Accurate localization and sensing are essential in modern context-aware applications. Traditional localization relies on deterministic single-value metrics, such as range and angle estimates, with simplified measurement models. However, these approaches often falter in challenging environments with noise, non-line-of-sight conditions, and complex propagation effects.

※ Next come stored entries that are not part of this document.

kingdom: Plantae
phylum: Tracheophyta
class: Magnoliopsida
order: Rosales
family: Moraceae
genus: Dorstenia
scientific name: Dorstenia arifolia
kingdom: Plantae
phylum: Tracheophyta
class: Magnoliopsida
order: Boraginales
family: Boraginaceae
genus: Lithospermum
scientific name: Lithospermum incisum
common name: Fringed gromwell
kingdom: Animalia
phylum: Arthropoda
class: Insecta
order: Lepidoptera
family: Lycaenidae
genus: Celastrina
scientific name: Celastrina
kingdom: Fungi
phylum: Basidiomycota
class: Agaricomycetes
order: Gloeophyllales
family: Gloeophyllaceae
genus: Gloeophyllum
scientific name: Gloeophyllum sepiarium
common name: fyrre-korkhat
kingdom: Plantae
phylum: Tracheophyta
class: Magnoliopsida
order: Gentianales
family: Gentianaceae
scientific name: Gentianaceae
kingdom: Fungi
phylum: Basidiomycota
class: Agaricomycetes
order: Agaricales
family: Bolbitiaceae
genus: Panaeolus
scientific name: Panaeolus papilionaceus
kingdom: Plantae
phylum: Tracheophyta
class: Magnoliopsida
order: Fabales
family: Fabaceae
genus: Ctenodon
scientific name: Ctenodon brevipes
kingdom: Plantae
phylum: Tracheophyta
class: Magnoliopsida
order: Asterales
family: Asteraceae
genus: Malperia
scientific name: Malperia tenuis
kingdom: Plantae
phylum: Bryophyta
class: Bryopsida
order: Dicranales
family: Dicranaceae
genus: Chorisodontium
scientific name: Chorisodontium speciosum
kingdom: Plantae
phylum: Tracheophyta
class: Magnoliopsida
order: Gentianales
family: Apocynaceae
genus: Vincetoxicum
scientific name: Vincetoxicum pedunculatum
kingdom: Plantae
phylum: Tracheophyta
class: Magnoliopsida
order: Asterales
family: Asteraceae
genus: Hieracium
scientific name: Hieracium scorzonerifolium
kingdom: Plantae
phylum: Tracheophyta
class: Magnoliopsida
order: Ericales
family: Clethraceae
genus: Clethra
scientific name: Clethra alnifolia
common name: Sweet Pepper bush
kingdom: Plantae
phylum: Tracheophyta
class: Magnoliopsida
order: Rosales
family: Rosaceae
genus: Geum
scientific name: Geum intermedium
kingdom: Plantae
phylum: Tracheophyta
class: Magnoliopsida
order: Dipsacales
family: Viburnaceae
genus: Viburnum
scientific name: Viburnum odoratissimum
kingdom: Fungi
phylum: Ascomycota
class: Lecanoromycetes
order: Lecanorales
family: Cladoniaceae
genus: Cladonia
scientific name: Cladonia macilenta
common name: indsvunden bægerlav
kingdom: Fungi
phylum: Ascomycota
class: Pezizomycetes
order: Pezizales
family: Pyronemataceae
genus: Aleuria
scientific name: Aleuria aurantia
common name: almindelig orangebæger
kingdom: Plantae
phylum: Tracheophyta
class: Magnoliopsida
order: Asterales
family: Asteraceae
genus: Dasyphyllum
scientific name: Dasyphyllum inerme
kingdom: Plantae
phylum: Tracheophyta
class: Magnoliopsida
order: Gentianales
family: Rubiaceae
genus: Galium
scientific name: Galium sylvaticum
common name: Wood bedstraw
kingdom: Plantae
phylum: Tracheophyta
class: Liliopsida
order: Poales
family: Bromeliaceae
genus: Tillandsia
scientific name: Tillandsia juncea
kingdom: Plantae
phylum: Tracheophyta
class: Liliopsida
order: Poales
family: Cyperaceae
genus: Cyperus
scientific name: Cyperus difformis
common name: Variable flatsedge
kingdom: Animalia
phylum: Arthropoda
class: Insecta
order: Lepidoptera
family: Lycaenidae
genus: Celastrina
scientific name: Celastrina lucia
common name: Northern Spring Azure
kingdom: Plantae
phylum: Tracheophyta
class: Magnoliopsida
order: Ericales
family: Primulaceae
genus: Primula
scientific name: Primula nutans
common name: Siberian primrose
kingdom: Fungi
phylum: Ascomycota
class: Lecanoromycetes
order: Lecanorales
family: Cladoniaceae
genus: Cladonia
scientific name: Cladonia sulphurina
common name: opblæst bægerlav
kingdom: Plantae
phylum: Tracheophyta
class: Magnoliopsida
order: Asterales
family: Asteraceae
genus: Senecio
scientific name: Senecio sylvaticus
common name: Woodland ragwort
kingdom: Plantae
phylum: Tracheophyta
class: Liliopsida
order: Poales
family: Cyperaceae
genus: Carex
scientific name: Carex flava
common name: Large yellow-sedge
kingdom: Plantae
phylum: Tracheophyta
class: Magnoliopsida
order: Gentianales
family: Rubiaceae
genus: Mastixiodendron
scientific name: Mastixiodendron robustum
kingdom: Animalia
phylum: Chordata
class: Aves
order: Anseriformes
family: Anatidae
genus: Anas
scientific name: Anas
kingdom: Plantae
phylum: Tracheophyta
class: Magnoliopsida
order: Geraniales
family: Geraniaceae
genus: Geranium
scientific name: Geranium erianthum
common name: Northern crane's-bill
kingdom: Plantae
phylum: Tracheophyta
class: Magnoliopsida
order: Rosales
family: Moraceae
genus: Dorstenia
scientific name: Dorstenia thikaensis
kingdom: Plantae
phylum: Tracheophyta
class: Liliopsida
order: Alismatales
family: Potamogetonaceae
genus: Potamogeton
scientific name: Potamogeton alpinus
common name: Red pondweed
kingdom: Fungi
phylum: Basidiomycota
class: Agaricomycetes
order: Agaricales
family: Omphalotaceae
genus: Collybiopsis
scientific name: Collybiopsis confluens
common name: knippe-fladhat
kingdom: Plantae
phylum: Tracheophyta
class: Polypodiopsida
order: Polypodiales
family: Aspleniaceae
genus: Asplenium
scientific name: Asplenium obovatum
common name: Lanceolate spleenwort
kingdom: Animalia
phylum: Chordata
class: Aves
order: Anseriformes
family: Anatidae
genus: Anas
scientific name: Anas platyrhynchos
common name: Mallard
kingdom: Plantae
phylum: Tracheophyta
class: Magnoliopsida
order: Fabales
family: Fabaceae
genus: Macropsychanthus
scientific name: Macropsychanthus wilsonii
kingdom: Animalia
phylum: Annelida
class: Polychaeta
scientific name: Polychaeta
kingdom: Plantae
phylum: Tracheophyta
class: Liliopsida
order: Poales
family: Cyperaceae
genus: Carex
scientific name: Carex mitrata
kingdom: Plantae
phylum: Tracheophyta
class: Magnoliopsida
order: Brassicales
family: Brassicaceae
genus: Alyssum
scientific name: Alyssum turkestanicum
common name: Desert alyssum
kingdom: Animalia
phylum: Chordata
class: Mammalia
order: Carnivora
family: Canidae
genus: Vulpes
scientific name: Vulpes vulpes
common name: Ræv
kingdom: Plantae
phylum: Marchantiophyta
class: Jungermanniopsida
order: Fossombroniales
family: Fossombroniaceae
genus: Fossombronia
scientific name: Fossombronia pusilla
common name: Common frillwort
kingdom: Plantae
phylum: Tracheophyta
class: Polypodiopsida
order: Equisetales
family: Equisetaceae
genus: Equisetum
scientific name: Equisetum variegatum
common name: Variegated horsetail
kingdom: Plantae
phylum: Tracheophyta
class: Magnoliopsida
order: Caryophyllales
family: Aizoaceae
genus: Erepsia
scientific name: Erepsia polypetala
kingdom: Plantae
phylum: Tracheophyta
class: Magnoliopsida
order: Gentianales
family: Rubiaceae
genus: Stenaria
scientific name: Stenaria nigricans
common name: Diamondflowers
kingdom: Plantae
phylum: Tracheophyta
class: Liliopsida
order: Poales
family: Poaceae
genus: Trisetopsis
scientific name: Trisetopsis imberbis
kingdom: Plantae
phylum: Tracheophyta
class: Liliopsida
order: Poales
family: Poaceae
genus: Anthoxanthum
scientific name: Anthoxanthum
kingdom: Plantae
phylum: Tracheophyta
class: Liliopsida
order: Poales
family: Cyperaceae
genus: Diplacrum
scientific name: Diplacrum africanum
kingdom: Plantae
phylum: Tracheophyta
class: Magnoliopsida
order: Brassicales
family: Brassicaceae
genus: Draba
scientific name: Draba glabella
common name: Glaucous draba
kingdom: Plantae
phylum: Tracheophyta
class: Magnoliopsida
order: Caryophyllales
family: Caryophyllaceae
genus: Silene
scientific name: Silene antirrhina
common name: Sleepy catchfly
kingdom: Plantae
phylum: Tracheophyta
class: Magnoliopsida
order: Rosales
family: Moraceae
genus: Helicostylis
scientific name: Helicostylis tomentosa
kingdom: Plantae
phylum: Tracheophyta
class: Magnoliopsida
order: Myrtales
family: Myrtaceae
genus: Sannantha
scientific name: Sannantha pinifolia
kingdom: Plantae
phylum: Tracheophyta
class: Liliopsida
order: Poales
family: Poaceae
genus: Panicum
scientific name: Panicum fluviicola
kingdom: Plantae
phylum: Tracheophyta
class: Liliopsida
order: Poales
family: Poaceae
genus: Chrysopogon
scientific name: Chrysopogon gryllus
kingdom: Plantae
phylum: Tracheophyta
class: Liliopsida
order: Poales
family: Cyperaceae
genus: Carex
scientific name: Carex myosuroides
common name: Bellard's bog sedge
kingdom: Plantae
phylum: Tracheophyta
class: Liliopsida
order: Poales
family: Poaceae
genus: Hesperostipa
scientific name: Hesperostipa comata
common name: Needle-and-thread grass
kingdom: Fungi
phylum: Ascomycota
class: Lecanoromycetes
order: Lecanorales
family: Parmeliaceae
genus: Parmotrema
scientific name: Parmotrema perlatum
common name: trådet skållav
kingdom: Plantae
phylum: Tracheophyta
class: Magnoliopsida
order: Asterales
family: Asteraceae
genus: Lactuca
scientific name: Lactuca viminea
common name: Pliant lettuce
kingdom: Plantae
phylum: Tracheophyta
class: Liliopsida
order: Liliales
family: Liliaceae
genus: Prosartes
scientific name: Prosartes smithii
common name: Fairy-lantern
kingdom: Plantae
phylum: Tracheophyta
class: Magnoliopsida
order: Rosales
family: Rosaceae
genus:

This seminar introduces the Soft Information (SI)-based approach for localization and sensing, a recent probabilistic framework that integrates data from diverse intra- and inter-node measurements, as well as contextual data, to enhance localization accuracy and robustness. By employing efficient methods for extracting, learning, and fusing SI, this approach outperforms classical techniques in accuracy with different levels of computational complexity. The SI framework represents a key advancement in AI-based localization and sensing, poised to support the next generation of resilient and efficient positioning technologies.

About the Speaker

Stefania Bartoletti is Associate Professor at the Department of Electronic Engineering of the University of Rome, Tor Vergata, where she is also coordinating the ERC Starting Grant FIND-OUT (2023–2028).
Sge received the Ph.D. degree in Engineering Science–Information Engineering and the Laurea degree (Summa Cum Laude) in Electronics and Telecommunications Engineering from the University of Ferrara, in 2015 and 2011, respectively.
From 2019 to 2022 she was a researcher at the Institute of Electronics, Computer and Telecommunication Engineering of the National Research Council of Italy (IEIIT-CNR).  She has been a Marie-Skłodowska Curie Global Fellow (MSCA-IF-GF, Horizon 2020) at the Wireless Information & Network Science Laboratory of the Massachusetts Institute of Technology (MIT) and the University of Ferrara (2016–2019). She was a Visiting Ph.D. Student at the Laboratory for Information & Decision Systems at MIT (2013–2014).
Her research interests include theory and experimentation of statistical signal processing for wireless communication systems, with a particular focus on sensing and localization aspects and vehicular communications.